Artificial intelligence

De onderzoekers gaan ook functionele kenmerken van bladeren na. In samenwerking met de UGent ontwikkelde Plantentuin Meise een AI-systeem om het aantal en de grootte van huidmondjes op een blad te meten. De huidmondjes verdampen water en nemen CO2 op. Filip: “Met een speciale microscoop kunnen we sterk ingezoomde foto’s van bladeren maken. Artificiële intelligentie analyseert die foto’s en spaart ons zo veel tel- en meetwerk uit. Bovendien is die AI accurater dan het menselijke oog.”

Aanpassen aan meer CO2

Dit onderzoek kan een antwoord geven op heel wat vragen, zoals: hoe veranderen soorten? Welke soorten veranderen? Welke soorten zijn het meest gevoelig aan klimaatverandering? Hoe gaan plantengemeenschappen reageren? “Er zijn altijd winnaars en verliezers”, zegt Filip. “Er zijn plantensoorten die zich niet aan verandering kunnen aanpassen. Soorten die dat wel kunnen, worden dominant.”

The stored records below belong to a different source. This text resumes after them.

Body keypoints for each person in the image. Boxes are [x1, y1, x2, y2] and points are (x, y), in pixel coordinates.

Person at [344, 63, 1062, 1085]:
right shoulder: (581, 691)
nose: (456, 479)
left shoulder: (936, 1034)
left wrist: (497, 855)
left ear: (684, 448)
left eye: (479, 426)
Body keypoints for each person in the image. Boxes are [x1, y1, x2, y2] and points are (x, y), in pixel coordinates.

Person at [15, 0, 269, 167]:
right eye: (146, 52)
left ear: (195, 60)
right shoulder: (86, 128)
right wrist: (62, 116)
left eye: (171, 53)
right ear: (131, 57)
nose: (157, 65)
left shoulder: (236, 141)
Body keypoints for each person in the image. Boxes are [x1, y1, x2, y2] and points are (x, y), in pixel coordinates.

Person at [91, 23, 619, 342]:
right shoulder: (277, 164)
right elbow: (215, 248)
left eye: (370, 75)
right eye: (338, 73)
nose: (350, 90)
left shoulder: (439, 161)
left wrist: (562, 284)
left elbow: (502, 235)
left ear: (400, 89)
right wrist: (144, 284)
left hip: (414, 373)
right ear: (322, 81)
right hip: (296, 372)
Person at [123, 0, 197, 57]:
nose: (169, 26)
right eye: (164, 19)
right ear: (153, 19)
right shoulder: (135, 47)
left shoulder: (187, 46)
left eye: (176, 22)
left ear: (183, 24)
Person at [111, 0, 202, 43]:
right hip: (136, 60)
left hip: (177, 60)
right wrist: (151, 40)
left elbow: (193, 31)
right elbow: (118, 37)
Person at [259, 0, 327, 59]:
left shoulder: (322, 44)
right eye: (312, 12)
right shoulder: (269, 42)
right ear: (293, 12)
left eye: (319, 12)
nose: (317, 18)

“Grote aanpassingen in planten vinden plaats op een lange evolutionaire tijdschaal. In 150 jaar tijd verwachten we eerder subtiele aanpassingen, zoals dikkere blaadjes om meer vocht vast te houden in droge gebieden. Omdat er nu veel meer CO2 uitgestoten wordt, verwachten we ook een verandering in het aantal huidmondjes. Waarschijnlijk zijn dat er nu minder, zodat planten op die manier minder water verliezen maar wel dezelfde hoeveelheid CO2 opnemen.”

Het hitte-eilandeffect

Ook de locatie waar planten groeien speelt een rol: “Bij soorten die in bossen groeien verwachten we minder veranderingen dan bij soorten die eerder voorkomen op open plaatsen en in een stedelijke omgeving, waar hogere temperaturen gemeten worden. Ook verwachten we dat planten in de lente vroeger bloeien en in de herfst later hun bladeren verliezen.”